What if hospitals could simply print out a new heart?
That’s the tantalizing promise that Tel Aviv University researchers made this week with the announcement that they had successfully used a 3D bio-printer to create a heart complete with human tissue and blood vessels.
While the university called it a “major medical breakthrough” that advances the possibilities for transplants, this 3D-printed heart still has some thumping limitations.
First, it’s only the size of a rabbit’s heart. Journalists who attended the press event in Tel Aviv were shown a 3D print of a heart that looked more like a cherry, immersed in liquid.
Second, the cells in the 3D heart can contract, but don’t yet have the ability to pump.
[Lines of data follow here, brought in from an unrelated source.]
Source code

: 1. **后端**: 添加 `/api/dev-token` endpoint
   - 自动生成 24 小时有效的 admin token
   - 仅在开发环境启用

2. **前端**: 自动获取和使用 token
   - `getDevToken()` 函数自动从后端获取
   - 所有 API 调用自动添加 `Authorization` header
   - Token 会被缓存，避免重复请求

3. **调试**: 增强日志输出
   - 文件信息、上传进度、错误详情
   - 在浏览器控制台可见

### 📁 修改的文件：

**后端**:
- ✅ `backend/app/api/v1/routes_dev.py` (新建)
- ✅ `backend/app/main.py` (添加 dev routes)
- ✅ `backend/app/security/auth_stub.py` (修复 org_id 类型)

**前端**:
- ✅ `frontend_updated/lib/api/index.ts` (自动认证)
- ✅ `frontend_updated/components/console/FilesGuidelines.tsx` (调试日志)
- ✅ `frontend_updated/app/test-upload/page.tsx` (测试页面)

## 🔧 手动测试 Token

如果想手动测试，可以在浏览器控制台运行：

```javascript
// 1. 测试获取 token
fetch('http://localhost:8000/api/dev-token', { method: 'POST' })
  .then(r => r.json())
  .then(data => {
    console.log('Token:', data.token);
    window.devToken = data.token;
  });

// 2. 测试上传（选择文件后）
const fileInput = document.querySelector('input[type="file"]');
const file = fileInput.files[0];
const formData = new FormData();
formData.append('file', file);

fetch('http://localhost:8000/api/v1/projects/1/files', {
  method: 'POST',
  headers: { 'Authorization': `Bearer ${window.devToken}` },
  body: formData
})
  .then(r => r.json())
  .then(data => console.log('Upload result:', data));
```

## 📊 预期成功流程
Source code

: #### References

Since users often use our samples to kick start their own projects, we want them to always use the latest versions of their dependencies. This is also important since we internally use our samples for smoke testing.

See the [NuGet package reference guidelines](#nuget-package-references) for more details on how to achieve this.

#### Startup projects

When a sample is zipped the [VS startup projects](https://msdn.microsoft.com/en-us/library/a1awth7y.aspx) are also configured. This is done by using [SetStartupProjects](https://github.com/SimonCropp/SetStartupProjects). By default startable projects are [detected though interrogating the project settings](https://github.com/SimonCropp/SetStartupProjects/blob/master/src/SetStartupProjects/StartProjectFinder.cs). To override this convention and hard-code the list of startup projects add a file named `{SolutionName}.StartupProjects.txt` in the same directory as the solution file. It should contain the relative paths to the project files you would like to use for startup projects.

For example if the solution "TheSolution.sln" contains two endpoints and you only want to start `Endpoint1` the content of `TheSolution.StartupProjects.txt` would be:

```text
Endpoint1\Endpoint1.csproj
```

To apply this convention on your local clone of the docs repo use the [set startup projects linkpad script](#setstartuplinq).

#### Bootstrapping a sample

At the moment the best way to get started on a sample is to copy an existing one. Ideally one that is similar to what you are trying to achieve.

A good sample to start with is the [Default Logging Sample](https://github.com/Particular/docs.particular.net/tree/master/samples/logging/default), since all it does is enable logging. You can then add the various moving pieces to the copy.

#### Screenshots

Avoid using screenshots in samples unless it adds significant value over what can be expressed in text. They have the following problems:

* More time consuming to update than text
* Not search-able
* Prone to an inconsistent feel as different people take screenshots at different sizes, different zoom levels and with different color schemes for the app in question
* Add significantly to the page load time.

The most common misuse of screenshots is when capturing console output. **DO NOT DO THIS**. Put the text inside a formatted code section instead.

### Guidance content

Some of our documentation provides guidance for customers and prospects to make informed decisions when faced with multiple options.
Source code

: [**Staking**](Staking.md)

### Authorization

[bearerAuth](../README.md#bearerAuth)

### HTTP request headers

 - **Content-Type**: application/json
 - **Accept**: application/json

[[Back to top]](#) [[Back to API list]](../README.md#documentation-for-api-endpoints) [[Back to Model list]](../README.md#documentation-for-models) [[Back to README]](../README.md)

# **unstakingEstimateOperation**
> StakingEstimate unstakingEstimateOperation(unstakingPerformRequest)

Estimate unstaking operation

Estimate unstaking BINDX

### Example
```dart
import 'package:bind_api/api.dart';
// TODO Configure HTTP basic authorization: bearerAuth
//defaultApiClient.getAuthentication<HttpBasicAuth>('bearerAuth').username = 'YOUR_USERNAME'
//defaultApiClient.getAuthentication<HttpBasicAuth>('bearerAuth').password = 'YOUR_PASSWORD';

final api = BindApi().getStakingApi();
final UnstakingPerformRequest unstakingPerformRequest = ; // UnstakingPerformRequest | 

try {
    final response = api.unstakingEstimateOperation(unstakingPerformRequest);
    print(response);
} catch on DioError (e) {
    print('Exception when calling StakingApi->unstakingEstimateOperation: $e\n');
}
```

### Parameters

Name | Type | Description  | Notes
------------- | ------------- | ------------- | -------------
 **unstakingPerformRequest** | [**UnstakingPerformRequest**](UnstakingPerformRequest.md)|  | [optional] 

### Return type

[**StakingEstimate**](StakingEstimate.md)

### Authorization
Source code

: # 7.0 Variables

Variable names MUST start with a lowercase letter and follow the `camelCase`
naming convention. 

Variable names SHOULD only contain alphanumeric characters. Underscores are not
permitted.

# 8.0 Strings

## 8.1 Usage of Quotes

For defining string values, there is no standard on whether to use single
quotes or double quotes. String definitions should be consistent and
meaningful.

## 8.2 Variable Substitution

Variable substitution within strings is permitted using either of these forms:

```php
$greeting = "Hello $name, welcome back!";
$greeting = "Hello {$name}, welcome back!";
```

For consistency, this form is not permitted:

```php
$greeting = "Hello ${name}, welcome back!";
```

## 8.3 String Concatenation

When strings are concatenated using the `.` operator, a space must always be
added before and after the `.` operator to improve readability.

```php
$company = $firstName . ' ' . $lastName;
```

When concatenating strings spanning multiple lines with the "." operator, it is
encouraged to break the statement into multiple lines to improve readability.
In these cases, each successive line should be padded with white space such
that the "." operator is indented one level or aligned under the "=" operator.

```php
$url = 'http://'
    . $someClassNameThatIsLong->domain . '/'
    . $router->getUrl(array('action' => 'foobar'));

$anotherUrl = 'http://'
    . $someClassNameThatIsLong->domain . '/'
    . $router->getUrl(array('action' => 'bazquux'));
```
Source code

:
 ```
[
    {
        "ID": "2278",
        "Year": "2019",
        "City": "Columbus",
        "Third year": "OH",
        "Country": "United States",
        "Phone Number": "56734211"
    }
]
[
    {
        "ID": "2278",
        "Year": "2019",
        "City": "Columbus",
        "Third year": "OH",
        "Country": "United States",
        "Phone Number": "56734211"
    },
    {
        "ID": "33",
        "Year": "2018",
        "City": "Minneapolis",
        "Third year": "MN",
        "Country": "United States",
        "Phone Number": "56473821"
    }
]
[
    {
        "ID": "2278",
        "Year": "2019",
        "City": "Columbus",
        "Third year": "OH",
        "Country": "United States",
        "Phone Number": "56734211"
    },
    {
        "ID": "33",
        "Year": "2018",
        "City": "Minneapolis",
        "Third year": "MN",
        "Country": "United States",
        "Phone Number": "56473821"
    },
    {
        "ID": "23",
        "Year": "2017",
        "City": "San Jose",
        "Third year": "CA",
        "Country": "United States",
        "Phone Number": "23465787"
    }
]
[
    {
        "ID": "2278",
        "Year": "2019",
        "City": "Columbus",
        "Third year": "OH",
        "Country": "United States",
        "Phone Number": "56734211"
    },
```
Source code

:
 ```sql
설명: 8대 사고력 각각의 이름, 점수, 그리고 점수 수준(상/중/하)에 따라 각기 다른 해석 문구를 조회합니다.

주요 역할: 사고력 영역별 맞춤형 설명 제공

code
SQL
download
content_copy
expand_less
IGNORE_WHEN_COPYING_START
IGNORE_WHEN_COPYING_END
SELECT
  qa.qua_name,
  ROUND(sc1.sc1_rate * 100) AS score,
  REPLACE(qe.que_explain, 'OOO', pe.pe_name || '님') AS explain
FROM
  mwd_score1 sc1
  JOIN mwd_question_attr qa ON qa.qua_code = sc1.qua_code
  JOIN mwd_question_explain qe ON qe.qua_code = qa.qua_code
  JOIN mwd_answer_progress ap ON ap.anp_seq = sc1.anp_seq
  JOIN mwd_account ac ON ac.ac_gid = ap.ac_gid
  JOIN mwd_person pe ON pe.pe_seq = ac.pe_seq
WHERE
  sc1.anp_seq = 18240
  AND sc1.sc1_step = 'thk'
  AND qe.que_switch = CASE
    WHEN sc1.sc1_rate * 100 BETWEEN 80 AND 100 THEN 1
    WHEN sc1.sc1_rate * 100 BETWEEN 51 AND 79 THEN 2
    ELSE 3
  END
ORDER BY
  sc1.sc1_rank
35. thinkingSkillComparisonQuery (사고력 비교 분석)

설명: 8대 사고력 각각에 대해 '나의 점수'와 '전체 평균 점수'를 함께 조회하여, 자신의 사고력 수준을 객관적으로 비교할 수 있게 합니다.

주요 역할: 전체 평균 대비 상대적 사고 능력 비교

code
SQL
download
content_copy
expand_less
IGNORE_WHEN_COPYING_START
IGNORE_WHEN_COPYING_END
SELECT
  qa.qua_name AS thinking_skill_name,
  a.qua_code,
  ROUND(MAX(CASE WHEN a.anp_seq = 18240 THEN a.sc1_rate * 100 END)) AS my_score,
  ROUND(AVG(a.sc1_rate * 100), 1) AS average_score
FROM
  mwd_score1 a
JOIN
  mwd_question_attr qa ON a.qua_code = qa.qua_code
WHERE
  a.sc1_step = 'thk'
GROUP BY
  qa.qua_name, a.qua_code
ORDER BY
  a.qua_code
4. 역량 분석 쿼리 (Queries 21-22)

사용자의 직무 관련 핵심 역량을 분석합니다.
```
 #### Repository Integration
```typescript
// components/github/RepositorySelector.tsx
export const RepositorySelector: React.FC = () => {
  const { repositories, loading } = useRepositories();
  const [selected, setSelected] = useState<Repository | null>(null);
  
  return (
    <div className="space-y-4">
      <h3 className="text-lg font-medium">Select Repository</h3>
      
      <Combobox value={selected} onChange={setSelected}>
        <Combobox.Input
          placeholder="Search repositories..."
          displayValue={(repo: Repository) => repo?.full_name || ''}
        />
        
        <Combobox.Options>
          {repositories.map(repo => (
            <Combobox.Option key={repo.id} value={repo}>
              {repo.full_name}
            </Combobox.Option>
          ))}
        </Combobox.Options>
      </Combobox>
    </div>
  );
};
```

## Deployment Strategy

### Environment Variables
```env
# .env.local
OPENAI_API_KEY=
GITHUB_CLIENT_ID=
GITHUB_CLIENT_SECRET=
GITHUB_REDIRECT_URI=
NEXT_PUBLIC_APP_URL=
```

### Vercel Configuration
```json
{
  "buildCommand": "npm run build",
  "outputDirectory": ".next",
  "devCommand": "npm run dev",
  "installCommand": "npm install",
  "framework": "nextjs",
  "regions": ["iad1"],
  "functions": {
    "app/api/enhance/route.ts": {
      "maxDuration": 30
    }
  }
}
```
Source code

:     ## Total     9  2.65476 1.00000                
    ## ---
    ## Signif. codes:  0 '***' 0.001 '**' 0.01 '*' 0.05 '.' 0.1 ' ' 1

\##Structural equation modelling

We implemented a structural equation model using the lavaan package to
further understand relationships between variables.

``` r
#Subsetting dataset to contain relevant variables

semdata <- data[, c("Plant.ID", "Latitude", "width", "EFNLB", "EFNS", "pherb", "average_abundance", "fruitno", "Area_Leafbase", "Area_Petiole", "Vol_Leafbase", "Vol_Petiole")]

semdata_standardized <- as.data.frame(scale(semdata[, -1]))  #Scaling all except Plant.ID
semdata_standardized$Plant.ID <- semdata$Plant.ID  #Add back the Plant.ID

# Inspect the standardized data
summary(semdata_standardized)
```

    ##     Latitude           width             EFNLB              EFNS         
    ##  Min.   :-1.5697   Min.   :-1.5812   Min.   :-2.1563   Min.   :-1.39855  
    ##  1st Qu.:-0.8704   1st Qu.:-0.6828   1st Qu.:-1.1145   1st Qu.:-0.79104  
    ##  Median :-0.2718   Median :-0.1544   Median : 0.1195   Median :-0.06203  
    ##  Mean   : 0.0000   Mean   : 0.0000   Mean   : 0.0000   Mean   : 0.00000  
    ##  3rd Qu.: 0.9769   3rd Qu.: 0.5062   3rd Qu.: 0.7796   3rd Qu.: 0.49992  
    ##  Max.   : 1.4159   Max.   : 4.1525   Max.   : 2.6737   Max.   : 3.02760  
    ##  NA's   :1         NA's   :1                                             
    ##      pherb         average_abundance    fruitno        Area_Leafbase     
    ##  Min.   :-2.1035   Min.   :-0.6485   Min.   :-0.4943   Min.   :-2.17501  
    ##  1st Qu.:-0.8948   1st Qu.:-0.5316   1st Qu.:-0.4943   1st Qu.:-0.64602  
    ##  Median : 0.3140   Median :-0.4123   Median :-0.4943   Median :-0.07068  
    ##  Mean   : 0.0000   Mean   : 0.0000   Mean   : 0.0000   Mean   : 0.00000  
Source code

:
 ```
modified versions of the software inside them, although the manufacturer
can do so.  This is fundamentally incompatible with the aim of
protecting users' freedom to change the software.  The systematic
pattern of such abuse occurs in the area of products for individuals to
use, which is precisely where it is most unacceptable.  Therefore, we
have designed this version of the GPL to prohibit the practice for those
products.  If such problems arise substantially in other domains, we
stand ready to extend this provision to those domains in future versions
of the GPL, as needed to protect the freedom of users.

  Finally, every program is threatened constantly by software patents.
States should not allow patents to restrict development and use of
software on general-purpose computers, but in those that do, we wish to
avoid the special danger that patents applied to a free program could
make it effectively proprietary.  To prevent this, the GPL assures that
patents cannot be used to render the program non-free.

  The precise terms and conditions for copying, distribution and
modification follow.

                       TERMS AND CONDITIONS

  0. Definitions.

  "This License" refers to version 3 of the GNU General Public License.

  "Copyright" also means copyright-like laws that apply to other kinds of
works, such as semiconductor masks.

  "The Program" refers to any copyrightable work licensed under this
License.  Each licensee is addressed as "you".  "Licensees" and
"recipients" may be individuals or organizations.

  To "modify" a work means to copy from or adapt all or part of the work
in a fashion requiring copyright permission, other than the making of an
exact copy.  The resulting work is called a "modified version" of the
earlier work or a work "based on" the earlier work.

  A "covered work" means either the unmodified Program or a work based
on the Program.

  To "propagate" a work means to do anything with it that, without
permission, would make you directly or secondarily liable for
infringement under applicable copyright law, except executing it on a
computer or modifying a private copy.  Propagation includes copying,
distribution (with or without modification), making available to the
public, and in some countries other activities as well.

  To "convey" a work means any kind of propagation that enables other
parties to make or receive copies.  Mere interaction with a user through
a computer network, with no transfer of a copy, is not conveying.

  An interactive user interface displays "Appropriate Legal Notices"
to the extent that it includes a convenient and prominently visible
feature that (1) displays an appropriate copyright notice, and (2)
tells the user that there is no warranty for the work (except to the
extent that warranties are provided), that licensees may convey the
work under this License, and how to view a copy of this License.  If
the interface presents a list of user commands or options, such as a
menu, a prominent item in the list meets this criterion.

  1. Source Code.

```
Researchers must now figure out how to teach the printed hearts to behave like real ones.
This is not the first heart to be 3D printed, but never before has it resulted in an organ “with cells or with blood vessels,” said Tal Dvir, who led the project at Tel Aviv University’s School of Molecular Cell Biology and Biotechnology.
Previously, scientists in the emerging field of regenerative medicine have been able to print cartilage and aortal valve tissue, but not the capillaries without which the organs cannot survive, let alone function properly.
Dvir said the researchers’ next steps would be to transplant a 3D-printed heart into an animal model. Their aim is for that to happen sometime in the next year.
“Maybe, in 10 years, there will be organ printers in the finest hospitals around the world, and these procedures will be conducted routinely,” Dvir added, although he expected hospitals would likely start with simpler organs than hearts.